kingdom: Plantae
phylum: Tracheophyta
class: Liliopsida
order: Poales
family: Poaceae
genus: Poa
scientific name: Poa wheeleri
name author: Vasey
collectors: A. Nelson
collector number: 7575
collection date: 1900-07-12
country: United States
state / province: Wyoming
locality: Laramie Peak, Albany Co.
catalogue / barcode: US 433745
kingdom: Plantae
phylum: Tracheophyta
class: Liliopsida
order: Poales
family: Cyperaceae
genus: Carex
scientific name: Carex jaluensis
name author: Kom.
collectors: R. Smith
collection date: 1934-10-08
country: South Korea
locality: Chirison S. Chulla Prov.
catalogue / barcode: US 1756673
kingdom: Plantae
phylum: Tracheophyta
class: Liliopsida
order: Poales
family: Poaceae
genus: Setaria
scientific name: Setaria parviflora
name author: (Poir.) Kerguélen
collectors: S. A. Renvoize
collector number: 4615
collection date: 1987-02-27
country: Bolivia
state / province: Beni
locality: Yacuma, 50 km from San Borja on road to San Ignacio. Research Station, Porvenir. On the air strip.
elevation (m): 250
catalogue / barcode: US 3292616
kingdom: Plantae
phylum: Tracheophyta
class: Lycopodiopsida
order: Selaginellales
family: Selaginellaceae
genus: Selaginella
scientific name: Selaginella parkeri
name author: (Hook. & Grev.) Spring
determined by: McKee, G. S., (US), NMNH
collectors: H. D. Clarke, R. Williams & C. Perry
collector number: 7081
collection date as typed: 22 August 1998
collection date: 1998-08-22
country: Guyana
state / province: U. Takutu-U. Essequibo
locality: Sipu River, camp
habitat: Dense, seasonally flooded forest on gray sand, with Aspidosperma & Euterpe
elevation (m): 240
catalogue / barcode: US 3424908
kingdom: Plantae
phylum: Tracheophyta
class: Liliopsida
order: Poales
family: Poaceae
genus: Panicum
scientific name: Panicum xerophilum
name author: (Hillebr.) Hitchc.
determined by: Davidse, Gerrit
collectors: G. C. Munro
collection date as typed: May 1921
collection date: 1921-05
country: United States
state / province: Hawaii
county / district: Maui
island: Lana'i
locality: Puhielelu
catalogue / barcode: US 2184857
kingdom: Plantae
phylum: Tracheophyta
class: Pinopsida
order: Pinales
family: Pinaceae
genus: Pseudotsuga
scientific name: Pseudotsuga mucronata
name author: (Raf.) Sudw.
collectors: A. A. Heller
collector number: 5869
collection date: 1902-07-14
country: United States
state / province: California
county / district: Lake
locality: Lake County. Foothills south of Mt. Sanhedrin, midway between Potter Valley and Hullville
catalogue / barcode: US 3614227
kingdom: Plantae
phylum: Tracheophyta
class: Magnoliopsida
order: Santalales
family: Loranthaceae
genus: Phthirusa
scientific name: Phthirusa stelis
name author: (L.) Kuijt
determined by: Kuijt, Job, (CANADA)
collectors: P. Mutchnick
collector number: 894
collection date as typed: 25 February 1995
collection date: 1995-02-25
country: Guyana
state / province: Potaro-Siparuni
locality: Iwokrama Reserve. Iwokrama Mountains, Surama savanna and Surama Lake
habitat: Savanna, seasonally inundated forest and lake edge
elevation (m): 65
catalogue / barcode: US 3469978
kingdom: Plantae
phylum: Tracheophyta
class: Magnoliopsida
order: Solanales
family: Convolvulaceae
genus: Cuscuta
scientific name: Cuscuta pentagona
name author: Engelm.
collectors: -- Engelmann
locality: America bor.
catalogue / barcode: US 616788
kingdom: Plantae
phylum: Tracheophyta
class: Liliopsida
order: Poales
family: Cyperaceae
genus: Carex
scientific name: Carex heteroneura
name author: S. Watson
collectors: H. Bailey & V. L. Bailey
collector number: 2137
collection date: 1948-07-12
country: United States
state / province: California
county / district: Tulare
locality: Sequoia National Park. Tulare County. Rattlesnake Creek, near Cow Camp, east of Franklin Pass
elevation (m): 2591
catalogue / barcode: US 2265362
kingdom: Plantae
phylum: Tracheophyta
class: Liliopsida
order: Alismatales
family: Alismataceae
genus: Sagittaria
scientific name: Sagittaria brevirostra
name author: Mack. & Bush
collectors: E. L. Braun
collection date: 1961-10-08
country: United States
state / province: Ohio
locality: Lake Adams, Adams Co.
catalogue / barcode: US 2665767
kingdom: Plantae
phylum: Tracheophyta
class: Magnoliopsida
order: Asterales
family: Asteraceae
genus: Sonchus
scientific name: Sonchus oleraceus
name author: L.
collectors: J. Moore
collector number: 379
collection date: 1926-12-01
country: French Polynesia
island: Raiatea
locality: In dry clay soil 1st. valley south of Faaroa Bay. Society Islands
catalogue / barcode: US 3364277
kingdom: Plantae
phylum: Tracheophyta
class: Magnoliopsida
_ _ _ _ _ _ _
Instructions to follow:
Edit the records above, changing every "state / province" to "region" and leaving everything else as it is.

Result:
kingdom: Plantae
phylum: Tracheophyta
class: Liliopsida
order: Poales
family: Poaceae
genus: Poa
scientific name: Poa wheeleri
name author: Vasey
collectors: A. Nelson
collector number: 7575
collection date: 1900-07-12
country: United States
region: Wyoming
locality: Laramie Peak, Albany Co.
catalogue / barcode: US 433745
kingdom: Plantae
phylum: Tracheophyta
class: Liliopsida
order: Poales
family: Cyperaceae
genus: Carex
scientific name: Carex jaluensis
name author: Kom.
collectors: R. Smith
collection date: 1934-10-08
country: South Korea
locality: Chirison S. Chulla Prov.
catalogue / barcode: US 1756673
kingdom: Plantae
phylum: Tracheophyta
class: Liliopsida
order: Poales
family: Poaceae
genus: Setaria
scientific name: Setaria parviflora
name author: (Poir.) Kerguélen
collectors: S. A. Renvoize
collector number: 4615
collection date: 1987-02-27
country: Bolivia
region: Beni
locality: Yacuma, 50 km from San Borja on road to San Ignacio. Research Station, Porvenir. On the air strip.
elevation (m): 250
catalogue / barcode: US 3292616
kingdom: Plantae
phylum: Tracheophyta
class: Lycopodiopsida
order: Selaginellales
family: Selaginellaceae
genus: Selaginella
scientific name: Selaginella parkeri
name author: (Hook. & Grev.) Spring
determined by: McKee, G. S., (US), NMNH
collectors: H. D. Clarke, R. Williams & C. Perry
collector number: 7081
collection date as typed: 22 August 1998
collection date: 1998-08-22
country: Guyana
region: U. Takutu-U. Essequibo
locality: Sipu River, camp
habitat: Dense, seasonally flooded forest on gray sand, with Aspidosperma & Euterpe
elevation (m): 240
catalogue / barcode: US 3424908
kingdom: Plantae
phylum: Tracheophyta
class: Liliopsida
order: Poales
family: Poaceae
genus: Panicum
scientific name: Panicum xerophilum
name author: (Hillebr.) Hitchc.
determined by: Davidse, Gerrit
collectors: G. C. Munro
collection date as typed: May 1921
collection date: 1921-05
country: United States
region: Hawaii
county / district: Maui
island: Lana'i
locality: Puhielelu
catalogue / barcode: US 2184857
kingdom: Plantae
phylum: Tracheophyta
class: Pinopsida
order: Pinales
family: Pinaceae
genus: Pseudotsuga
scientific name: Pseudotsuga mucronata
name author: (Raf.) Sudw.
collectors: A. A. Heller
collector number: 5869
collection date: 1902-07-14
country: United States
region: California
county / district: Lake
locality: Lake County. Foothills south of Mt. Sanhedrin, midway between Potter Valley and Hullville
catalogue / barcode: US 3614227
kingdom: Plantae
phylum: Tracheophyta
class: Magnoliopsida
order: Santalales
family: Loranthaceae
genus: Phthirusa
scientific name: Phthirusa stelis
name author: (L.) Kuijt
determined by: Kuijt, Job, (CANADA)
collectors: P. Mutchnick
collector number: 894
collection date as typed: 25 February 1995
collection date: 1995-02-25
country: Guyana
region: Potaro-Siparuni
locality: Iwokrama Reserve. Iwokrama Mountains, Surama savanna and Surama Lake
habitat: Savanna, seasonally inundated forest and lake edge
elevation (m): 65
catalogue / barcode: US 3469978
kingdom: Plantae
phylum: Tracheophyta
class: Magnoliopsida
order: Solanales
family: Convolvulaceae
genus: Cuscuta
scientific name: Cuscuta pentagona
name author: Engelm.
collectors: -- Engelmann
locality: America bor.
catalogue / barcode: US 616788
kingdom: Plantae
phylum: Tracheophyta
class: Liliopsida
order: Poales
family: Cyperaceae
genus: Carex
scientific name: Carex heteroneura
name author: S. Watson
collectors: H. Bailey & V. L. Bailey
collector number: 2137
collection date: 1948-07-12
country: United States
region: California
county / district: Tulare
locality: Sequoia National Park. Tulare County. Rattlesnake Creek, near Cow Camp, east of Franklin Pass
elevation (m): 2591
catalogue / barcode: US 2265362
kingdom: Plantae
phylum: Tracheophyta
class: Liliopsida
order: Alismatales
family: Alismataceae
genus: Sagittaria
scientific name: Sagittaria brevirostra
name author: Mack. & Bush
collectors: E. L. Braun
collection date: 1961-10-08
country: United States
region: Ohio
locality: Lake Adams, Adams Co.
catalogue / barcode: US 2665767
kingdom: Plantae
phylum: Tracheophyta
class: Magnoliopsida
order: Asterales
family: Asteraceae
genus: Sonchus
scientific name: Sonchus oleraceus
name author: L.
collectors: J. Moore
collector number: 379
collection date: 1926-12-01
country: French Polynesia
island: Raiatea
locality: In dry clay soil 1st. valley south of Faaroa Bay. Society Islands
catalogue / barcode: US 3364277
kingdom: Plantae
phylum: Tracheophyta
class: Magnoliopsida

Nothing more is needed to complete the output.